Please transcribe only the lines that run from the line bearing "input id_6;" to the end of the entries, keeping both end lines. Skip the pictures.

(WORKING DATA begins)

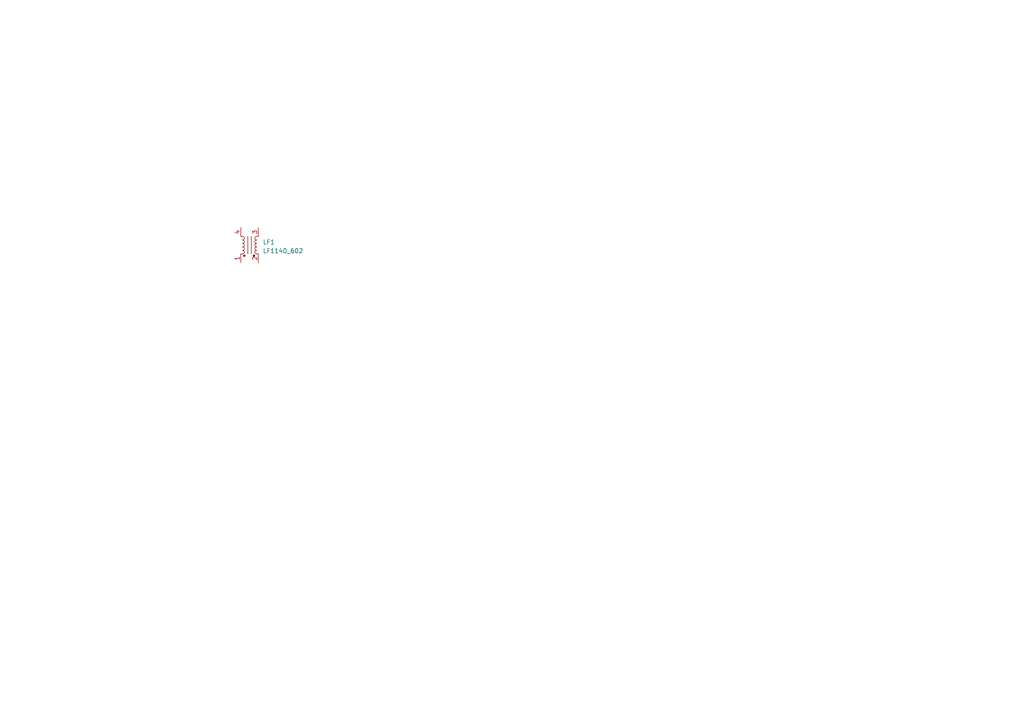
<source format=kicad_sch>
(kicad_sch
	(version 20250114)
	(generator "eeschema")
	(generator_version "9.0")
	(uuid "3b10d882-3697-49a8-b390-9b61d27de0b8")
	(paper "A4")
	
	(symbol
		(lib_id "04_MyLib_Passive:LF1140-602")
		(at 72.39 71.12 90)
		(unit 1)
		(exclude_from_sim no)
		(in_bom yes)
		(on_board yes)
		(dnp no)
		(fields_autoplaced yes)
		(uuid "f94863e4-0f02-49d3-9ac5-cdb10f8873e2")
		(property "Reference" "LF1"
			(at 76.2 70.231 90)
			(effects
				(font
					(size 1.27 1.27)
				)
				(justify right)
			)
		)
		(property "Value" "LF1140_602"
			(at 76.2 72.771 90)
			(effects
				(font
					(size 1.27 1.27)
				)
				(justify right)
			)
		)
		(property "Footprint" "04_MyFoot_Passive:LF1140"
			(at 72.39 71.12 0)
			(effects
				(font
					(size 1.27 1.27)
				)
				(hide yes)
			)
		)
		(property "Datasheet" ""
			(at 72.39 71.12 0)
			(effects
				(font
					(size 1.27 1.27)
				)
				(hide yes)
			)
		)
		(property "Description" ""
			(at 72.39 71.12 0)
			(effects
				(font
					(size 1.27 1.27)
				)
				(hide yes)
			)
		)
		(pin "3"
			(uuid "8139f0a9-8708-4f14-a21c-0385b48adbd2")
		)
		(pin "1"
			(uuid "ffd87780-8c11-4e04-9fd7-84476daf469a")
		)
		(pin "4"
			(uuid "4c3a93cc-3620-40cc-b388-111a0d6bdd84")
		)
		(pin "2"
			(uuid "819c72af-05d7-4581-a22a-3c8edd644f2e")
		)
		(instances
			(project "MAIN_BD_NV1"
				(path "/3b10d882-3697-49a8-b390-9b61d27de0b8"
					(reference "LF1")
					(unit 1)
				)
			)
		)
	)
	(sheet_instances
		(path "/"
			(page "1")
		)
	)
	(embedded_fonts no)
)

</source>
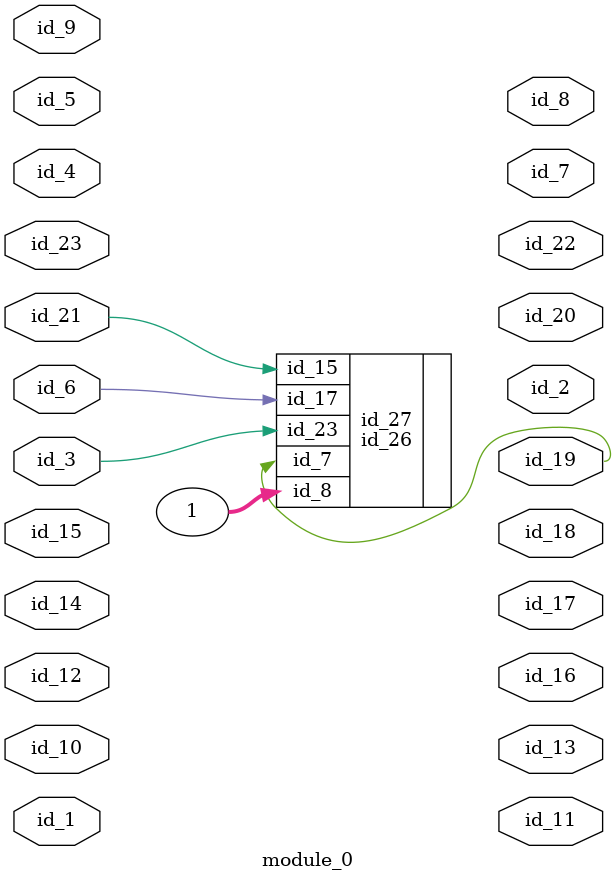
<source format=v>
module module_0 (
    id_1,
    id_2,
    id_3,
    id_4,
    id_5,
    id_6,
    id_7,
    id_8,
    id_9,
    id_10,
    id_11,
    id_12,
    id_13,
    id_14,
    id_15,
    id_16,
    id_17,
    id_18,
    id_19,
    id_20,
    id_21,
    id_22,
    id_23
);
  input id_23;
  output id_22;
  input id_21;
  output id_20;
  output id_19;
  output id_18;
  output id_17;
  output id_16;
  input id_15;
  input id_14;
  output id_13;
  input id_12;
  output id_11;
  input id_10;
  input id_9;
  output id_8;
  output id_7;
  input id_6;
  input id_5;
  input id_4;
  input id_3;
  output id_2;
  input id_1;
  id_24 id_25 (
      .id_3 (id_10),
      .id_22(id_10),
      .id_5 (id_5)
  );
  id_26 id_27 (
      .id_15(id_21),
      .id_23(id_3),
      .id_17(id_6),
      .id_8 (1),
      .id_7 (id_19)
  );
endmodule

</source>
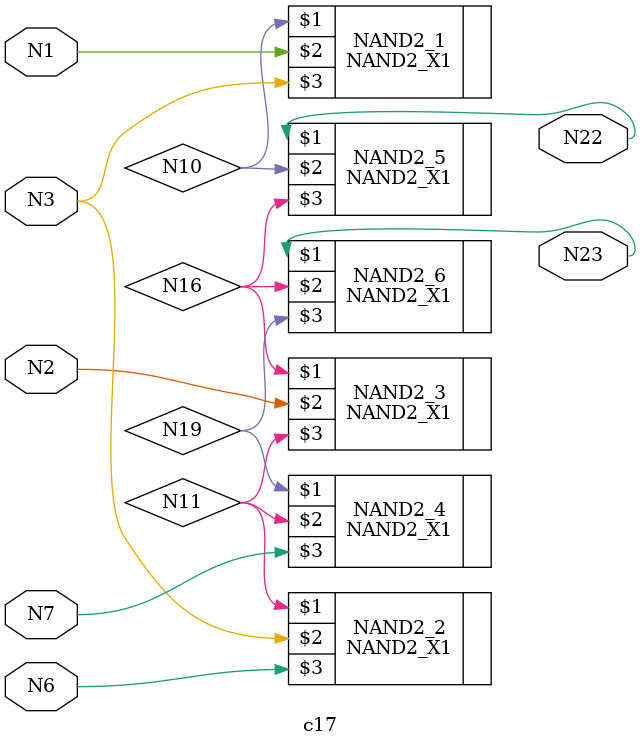
<source format=v>

module c17 (N1,N2,N3,N6,N7,N22,N23);

input N1,N2,N3,N6,N7;

output N22,N23;

wire N10,N11,N16,N19;

NAND2_X1 NAND2_1 (N10, N1, N3);
NAND2_X1 NAND2_2 (N11, N3, N6);
NAND2_X1 NAND2_3 (N16, N2, N11);
NAND2_X1 NAND2_4 (N19, N11, N7);
NAND2_X1 NAND2_5 (N22, N10, N16);
NAND2_X1 NAND2_6 (N23, N16, N19);

endmodule
</source>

(WORKING DATA ends)

### WRITTEN REPLY:
  input id_6;
  input id_5;
  input id_4;
  input id_3;
  output id_2;
  input id_1;
  id_24 id_25 (
      .id_3 (id_10),
      .id_22(id_10),
      .id_5 (id_5)
  );
  id_26 id_27 (
      .id_15(id_21),
      .id_23(id_3),
      .id_17(id_6),
      .id_8 (1),
      .id_7 (id_19)
  );
endmodule

</source>
<source format=v>

module c17 (N1,N2,N3,N6,N7,N22,N23);

input N1,N2,N3,N6,N7;

output N22,N23;

wire N10,N11,N16,N19;

NAND2_X1 NAND2_1 (N10, N1, N3);
NAND2_X1 NAND2_2 (N11, N3, N6);
NAND2_X1 NAND2_3 (N16, N2, N11);
NAND2_X1 NAND2_4 (N19, N11, N7);
NAND2_X1 NAND2_5 (N22, N10, N16);
NAND2_X1 NAND2_6 (N23, N16, N19);

endmodule
</source>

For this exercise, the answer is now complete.